## EXERCISE INPUTS
● ● ● ● ●

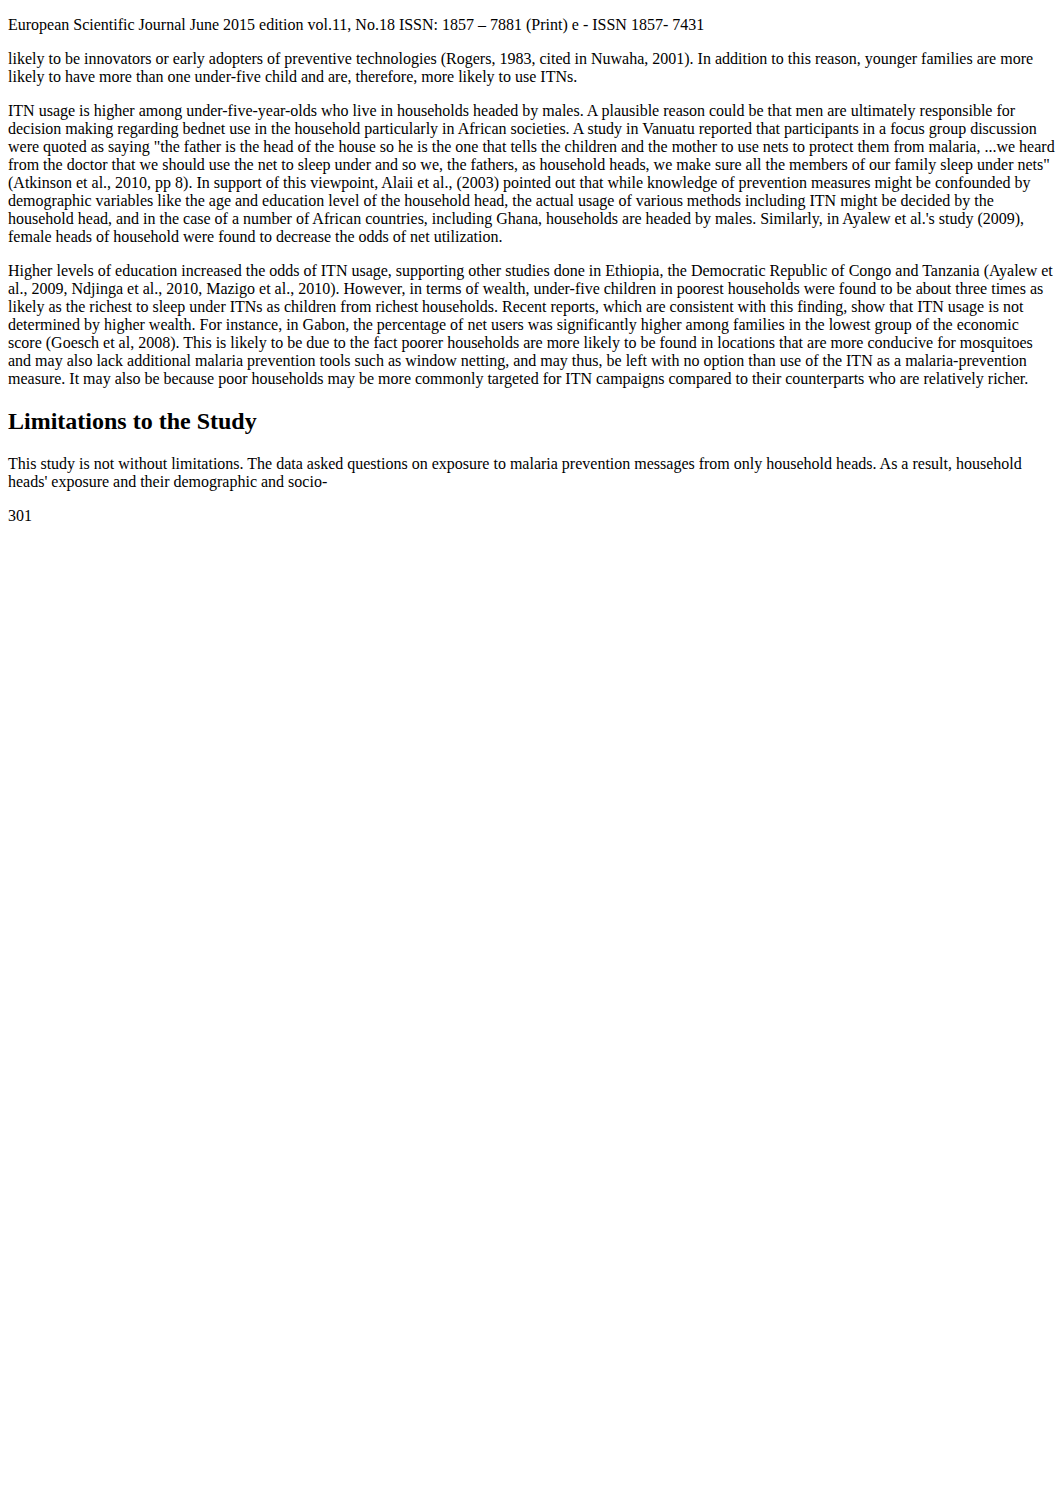European Scientific Journal June 2015 edition vol.11, No.18 ISSN: 1857 – 7881 (Print) e - ISSN 1857- 7431
likely to be innovators or early adopters of preventive technologies (Rogers, 1983, cited in Nuwaha, 2001). In addition to this reason, younger families are more likely to have more than one under-five child and are, therefore, more likely to use ITNs.
ITN usage is higher among under-five-year-olds who live in households headed by males. A plausible reason could be that men are ultimately responsible for decision making regarding bednet use in the household particularly in African societies. A study in Vanuatu reported that participants in a focus group discussion were quoted as saying "the father is the head of the house so he is the one that tells the children and the mother to use nets to protect them from malaria, ...we heard from the doctor that we should use the net to sleep under and so we, the fathers, as household heads, we make sure all the members of our family sleep under nets" (Atkinson et al., 2010, pp 8). In support of this viewpoint, Alaii et al., (2003) pointed out that while knowledge of prevention measures might be confounded by demographic variables like the age and education level of the household head, the actual usage of various methods including ITN might be decided by the household head, and in the case of a number of African countries, including Ghana, households are headed by males. Similarly, in Ayalew et al.'s study (2009), female heads of household were found to decrease the odds of net utilization.
Higher levels of education increased the odds of ITN usage, supporting other studies done in Ethiopia, the Democratic Republic of Congo and Tanzania (Ayalew et al., 2009, Ndjinga et al., 2010, Mazigo et al., 2010). However, in terms of wealth, under-five children in poorest households were found to be about three times as likely as the richest to sleep under ITNs as children from richest households. Recent reports, which are consistent with this finding, show that ITN usage is not determined by higher wealth. For instance, in Gabon, the percentage of net users was significantly higher among families in the lowest group of the economic score (Goesch et al, 2008). This is likely to be due to the fact poorer households are more likely to be found in locations that are more conducive for mosquitoes and may also lack additional malaria prevention tools such as window netting, and may thus, be left with no option than use of the ITN as a malaria-prevention measure. It may also be because poor households may be more commonly targeted for ITN campaigns compared to their counterparts who are relatively richer.
Limitations to the Study
This study is not without limitations. The data asked questions on exposure to malaria prevention messages from only household heads. As a result, household heads' exposure and their demographic and socio-
301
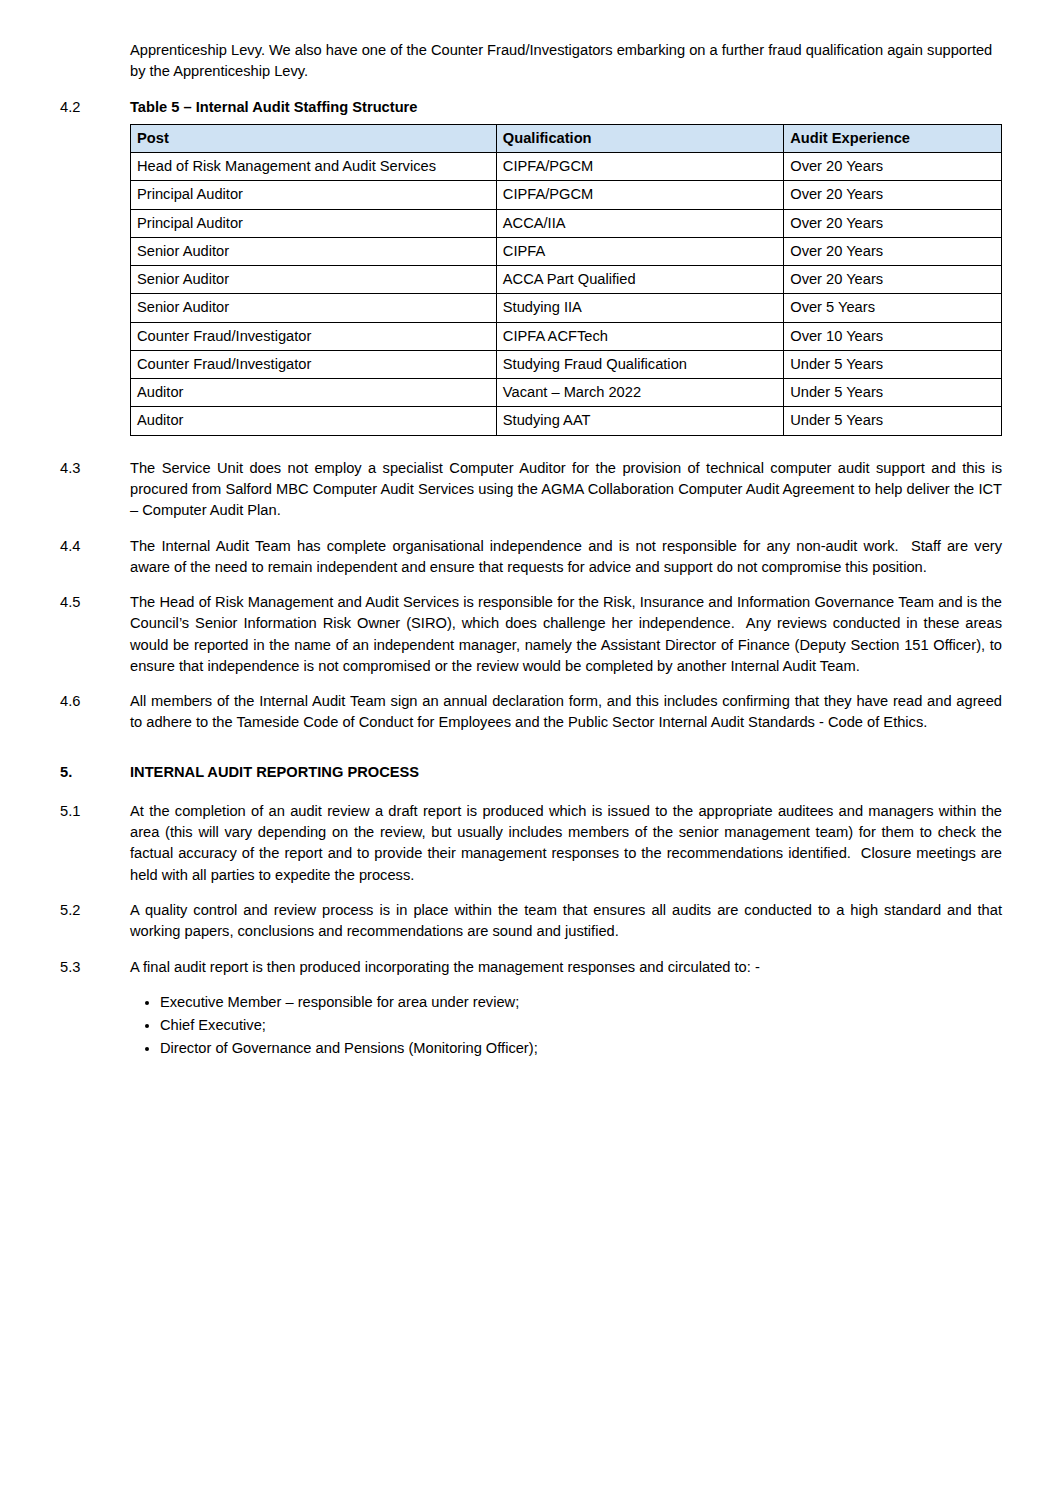Apprenticeship Levy. We also have one of the Counter Fraud/Investigators embarking on a further fraud qualification again supported by the Apprenticeship Levy.
4.2
Table 5 – Internal Audit Staffing Structure
| Post | Qualification | Audit Experience |
| --- | --- | --- |
| Head of Risk Management and Audit Services | CIPFA/PGCM | Over 20 Years |
| Principal Auditor | CIPFA/PGCM | Over 20 Years |
| Principal Auditor | ACCA/IIA | Over 20 Years |
| Senior Auditor | CIPFA | Over 20 Years |
| Senior Auditor | ACCA Part Qualified | Over 20 Years |
| Senior Auditor | Studying IIA | Over 5 Years |
| Counter Fraud/Investigator | CIPFA ACFTech | Over 10 Years |
| Counter Fraud/Investigator | Studying Fraud Qualification | Under 5 Years |
| Auditor | Vacant – March 2022 | Under 5 Years |
| Auditor | Studying AAT | Under 5 Years |
4.3
The Service Unit does not employ a specialist Computer Auditor for the provision of technical computer audit support and this is procured from Salford MBC Computer Audit Services using the AGMA Collaboration Computer Audit Agreement to help deliver the ICT – Computer Audit Plan.
4.4
The Internal Audit Team has complete organisational independence and is not responsible for any non-audit work. Staff are very aware of the need to remain independent and ensure that requests for advice and support do not compromise this position.
4.5
The Head of Risk Management and Audit Services is responsible for the Risk, Insurance and Information Governance Team and is the Council’s Senior Information Risk Owner (SIRO), which does challenge her independence. Any reviews conducted in these areas would be reported in the name of an independent manager, namely the Assistant Director of Finance (Deputy Section 151 Officer), to ensure that independence is not compromised or the review would be completed by another Internal Audit Team.
4.6
All members of the Internal Audit Team sign an annual declaration form, and this includes confirming that they have read and agreed to adhere to the Tameside Code of Conduct for Employees and the Public Sector Internal Audit Standards - Code of Ethics.
5.
INTERNAL AUDIT REPORTING PROCESS
5.1
At the completion of an audit review a draft report is produced which is issued to the appropriate auditees and managers within the area (this will vary depending on the review, but usually includes members of the senior management team) for them to check the factual accuracy of the report and to provide their management responses to the recommendations identified. Closure meetings are held with all parties to expedite the process.
5.2
A quality control and review process is in place within the team that ensures all audits are conducted to a high standard and that working papers, conclusions and recommendations are sound and justified.
5.3
A final audit report is then produced incorporating the management responses and circulated to: -
Executive Member – responsible for area under review;
Chief Executive;
Director of Governance and Pensions (Monitoring Officer);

● ● ● ● ●

## ACTIVITY
Read the entries above, then pull out the lines that include "Executive".

## ANSWER SECTION
Executive Member – responsible for area under review;
Chief Executive;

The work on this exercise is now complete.